- 抜粋 -
= = = = =
防衛省防衛研究所の主任研究官による一般向け解説書である。防衛研究所には武官もいるが、この著者は中国の外交安全保障問題と東アジアの国際関係を専門とする文官(シビリアン)である。
事実を淡々と記述する報告書のようなスタイルなので、面白くないと感じる人もいるだろう。だが、それこそが本書の強みである。主張よりもまずは事実関係の確認こそが求められるからだ。これは日本人の研究者ならではの大きなつよみである。
東シナ海の尖閣諸島をめぐる状況については、マスコミ報道やさまざまな記事によって現在では比較的よく知られるようになっているので、正直なところ読んでいてもあまり新味はない。
だが、第3章の台湾をめぐる状況、第4章の南シナ海をめぐる状況と読み進め、第7章の米国が保障してきた「海上航行自由の原則」に真っ向から対決姿勢をみせる中国にかんする個所はじつに読みでがある。たとえば、海南島に設置された中国海軍の地下潜水艦基地の記述を読むと慄然とする思いがする。
台湾をめぐる東シナ海の状況や、フィリピンやベトナムが当事者である南シナ海における中国の膨張と横暴なまでの振る舞いにかんする記述を読めば、中国の意図するものが何であるかをはっきりと知ることになるであろう。
東シナ海の安全保障は言うまでもなく、南シナ海の安全保障も日本にとっては死活的に重要である。なぜなら、日本経済は金額ベースでみて約7割が「海上輸送」に依存しているからだ。もしこの海上交通路が遮断されるようなことがあったら・・・。
だからこそ、中国の海洋進出についてコンパクトにまとめられた本書は、ぜひ読んでアタマのなかに入れておかねばならない。
= = = = =
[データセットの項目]
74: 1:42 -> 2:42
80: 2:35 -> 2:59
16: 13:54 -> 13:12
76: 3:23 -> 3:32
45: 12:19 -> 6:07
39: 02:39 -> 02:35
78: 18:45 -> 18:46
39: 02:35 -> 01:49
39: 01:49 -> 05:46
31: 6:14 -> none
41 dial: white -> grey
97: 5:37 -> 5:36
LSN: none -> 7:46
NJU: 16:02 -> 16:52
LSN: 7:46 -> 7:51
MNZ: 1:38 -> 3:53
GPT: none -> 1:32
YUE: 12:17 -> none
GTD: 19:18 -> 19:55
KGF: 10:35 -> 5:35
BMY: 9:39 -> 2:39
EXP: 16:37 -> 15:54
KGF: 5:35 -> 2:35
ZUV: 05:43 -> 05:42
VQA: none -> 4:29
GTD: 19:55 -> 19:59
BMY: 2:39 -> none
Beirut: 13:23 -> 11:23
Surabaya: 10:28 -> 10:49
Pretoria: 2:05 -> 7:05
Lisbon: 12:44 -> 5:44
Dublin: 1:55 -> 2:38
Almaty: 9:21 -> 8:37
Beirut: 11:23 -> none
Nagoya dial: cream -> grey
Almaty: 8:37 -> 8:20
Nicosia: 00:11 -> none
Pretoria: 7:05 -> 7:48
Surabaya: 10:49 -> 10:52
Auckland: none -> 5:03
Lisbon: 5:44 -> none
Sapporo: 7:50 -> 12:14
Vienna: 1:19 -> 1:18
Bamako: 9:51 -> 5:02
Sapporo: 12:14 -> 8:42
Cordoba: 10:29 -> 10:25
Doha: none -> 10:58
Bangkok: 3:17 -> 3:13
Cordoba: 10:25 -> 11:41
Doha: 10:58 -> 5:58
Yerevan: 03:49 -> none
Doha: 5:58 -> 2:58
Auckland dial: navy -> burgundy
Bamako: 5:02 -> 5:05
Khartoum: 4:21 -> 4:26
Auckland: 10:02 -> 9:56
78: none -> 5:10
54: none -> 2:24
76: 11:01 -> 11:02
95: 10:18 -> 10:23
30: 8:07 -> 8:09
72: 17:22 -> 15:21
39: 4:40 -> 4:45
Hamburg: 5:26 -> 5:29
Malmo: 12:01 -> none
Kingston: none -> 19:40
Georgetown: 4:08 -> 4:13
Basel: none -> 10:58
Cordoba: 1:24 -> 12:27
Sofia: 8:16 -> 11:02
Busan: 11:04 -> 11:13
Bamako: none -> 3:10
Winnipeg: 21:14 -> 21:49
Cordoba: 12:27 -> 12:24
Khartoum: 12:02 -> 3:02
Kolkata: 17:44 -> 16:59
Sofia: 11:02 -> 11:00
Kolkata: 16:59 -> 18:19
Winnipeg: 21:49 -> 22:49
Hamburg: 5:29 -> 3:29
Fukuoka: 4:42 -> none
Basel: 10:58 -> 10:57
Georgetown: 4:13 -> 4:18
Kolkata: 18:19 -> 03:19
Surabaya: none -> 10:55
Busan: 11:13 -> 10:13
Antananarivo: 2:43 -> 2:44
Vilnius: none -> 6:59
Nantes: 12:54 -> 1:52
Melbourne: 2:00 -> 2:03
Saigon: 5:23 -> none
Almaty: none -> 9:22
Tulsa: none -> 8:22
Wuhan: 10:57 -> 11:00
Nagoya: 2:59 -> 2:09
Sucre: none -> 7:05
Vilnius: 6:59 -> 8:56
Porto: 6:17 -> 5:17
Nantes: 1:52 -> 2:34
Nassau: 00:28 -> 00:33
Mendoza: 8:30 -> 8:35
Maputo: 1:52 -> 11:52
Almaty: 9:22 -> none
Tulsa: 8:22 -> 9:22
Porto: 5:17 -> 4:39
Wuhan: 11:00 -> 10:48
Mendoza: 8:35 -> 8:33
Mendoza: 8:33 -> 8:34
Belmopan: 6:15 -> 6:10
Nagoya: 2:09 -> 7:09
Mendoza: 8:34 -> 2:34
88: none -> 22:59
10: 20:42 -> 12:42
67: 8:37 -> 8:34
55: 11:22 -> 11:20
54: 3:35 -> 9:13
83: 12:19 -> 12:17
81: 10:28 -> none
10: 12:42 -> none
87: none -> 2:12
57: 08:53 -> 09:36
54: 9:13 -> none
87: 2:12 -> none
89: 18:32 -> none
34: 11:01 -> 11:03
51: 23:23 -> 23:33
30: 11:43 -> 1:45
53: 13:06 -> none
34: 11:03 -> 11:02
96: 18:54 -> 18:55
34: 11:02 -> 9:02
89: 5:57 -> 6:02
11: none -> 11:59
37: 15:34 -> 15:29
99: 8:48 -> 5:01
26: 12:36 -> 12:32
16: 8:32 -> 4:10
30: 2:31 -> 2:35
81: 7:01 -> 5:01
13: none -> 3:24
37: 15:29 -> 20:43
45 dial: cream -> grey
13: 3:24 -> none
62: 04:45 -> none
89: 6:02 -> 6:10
= = = = =
- 作業内容 -
1. 書評の「だが、第3章の台湾をめぐる状」から「ようなことがあったら・・・。」まで(両端を含む)を、一字も変えずに繰り返し記述すること。
2. 次の(a)〜(c)が書評の内容と一致するか判定せよ。各項目に「はい」または「いいえ」で答え、判断の根拠となる書評中の語句を正確に引用すること。
(a) 著者は防衛研究所に所属する武官である。
(b) 評者は、尖閣諸島をめぐる状況の記述に新味を感じなかった。
(c) 本書には、海南島に設置された中国海軍の地下潜水艦基地についての記述がある。

- 各問の解答 -
1.
だが、第3章の台湾をめぐる状況、第4章の南シナ海をめぐる状況と読み進め、第7章の米国が保障してきた「海上航行自由の原則」に真っ向から対決姿勢をみせる中国にかんする個所はじつに読みでがある。たとえば、海南島に設置された中国海軍の地下潜水艦基地の記述を読むと慄然とする思いがする。
台湾をめぐる東シナ海の状況や、フィリピンやベトナムが当事者である南シナ海における中国の膨張と横暴なまでの振る舞いにかんする記述を読めば、中国の意図するものが何であるかをはっきりと知ることになるであろう。
東シナ海の安全保障は言うまでもなく、南シナ海の安全保障も日本にとっては死活的に重要である。なぜなら、日本経済は金額ベースでみて約7割が「海上輸送」に依存しているからだ。もしこの海上交通路が遮断されるようなことがあったら・・・。

2.
(a) いいえ。「この著者は中国の外交安全保障問題と東アジアの国際関係を専門とする文官(シビリアン)である」
(b) はい。「正直なところ読んでいてもあまり新味はない」
(c) はい。「海南島に設置された中国海軍の地下潜水艦基地の記述」